Scientific classification
- Kingdom: Animalia
- Phylum: Arthropoda
- Clade: Pancrustacea
- Class: Insecta
- Order: Hemiptera
- Suborder: Auchenorrhyncha
- Infraorder: Fulgoromorpha
- Family: Delphacidae
- Genus: Sogatella
- Species: S. furcifera
- Binomial name: Sogatella furcifera (Horváth, 1899)
- Synonyms: Delphax furcifera

= Sogatella furcifera =

- Genus: Sogatella
- Species: furcifera
- Authority: (Horváth, 1899)
- Synonyms: Delphax furcifera

Species of insect

Sogatella furcifera, also known as the "white-backed planthopper" (WBPH) is a species of planthopper in the family Delphacidae. It is a pest of rice and sorghum in Asia and the Middle East.

== Ecological Impact ==
The WBPH species has a large ecological and economic impact on China and immediate countries. S. furcifera can damage rice directly by feeding on the rice or indirectly by transmitting plant viruses such as southern rice black-streaked dwarf virus (SRBSDV).
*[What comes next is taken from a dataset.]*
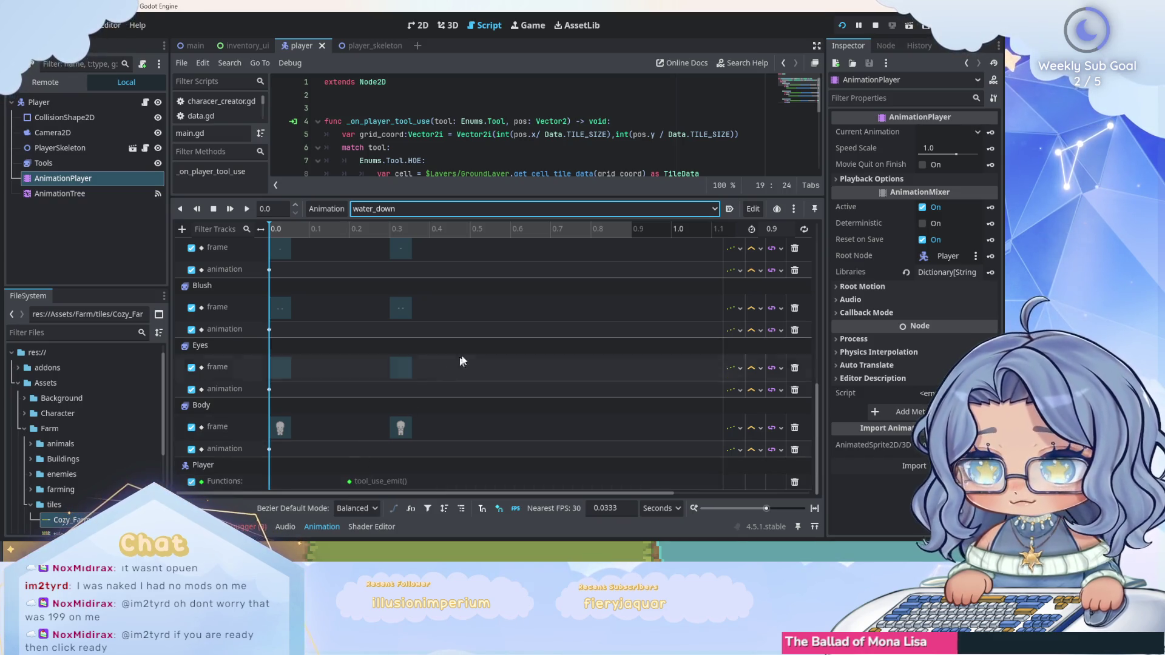
click(441, 208)
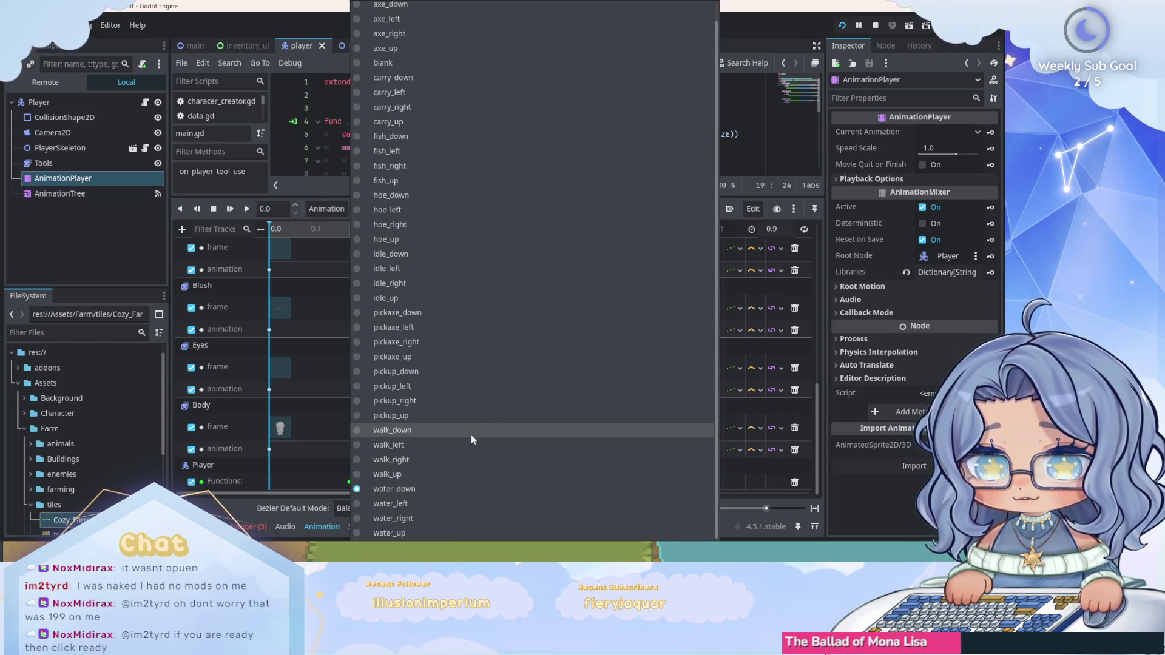
click(454, 141)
S. furcifera can also cause unexpected damage to local rice crops due to their ability to annually migrate long distances.

== Migratory Patterns ==
Sogatella furcifera is a migratory pest of rice in Asia, migrating from tropical and subtropical regions toward northern or northeast Asia in spring and summer. At the end of growing season in autumn, their offspring migrate back to their southern overwintering sites.

In the 1970s and 1980s, a study of the WBPH was conducted. The study concluded that spring immigrants were from the Indochina Peninsula, and that they migrated into southern China. The WBPH that migrated to China continue to move toward northern China on prevailing winds.

Later trajectory analyses and migration simulations indicate that the East Asian populations of WBPH overwinter in Vietnam and southern Hainan Province, and in spring migrate to eastern China, Japan, and Korea, then migrate back in autumn.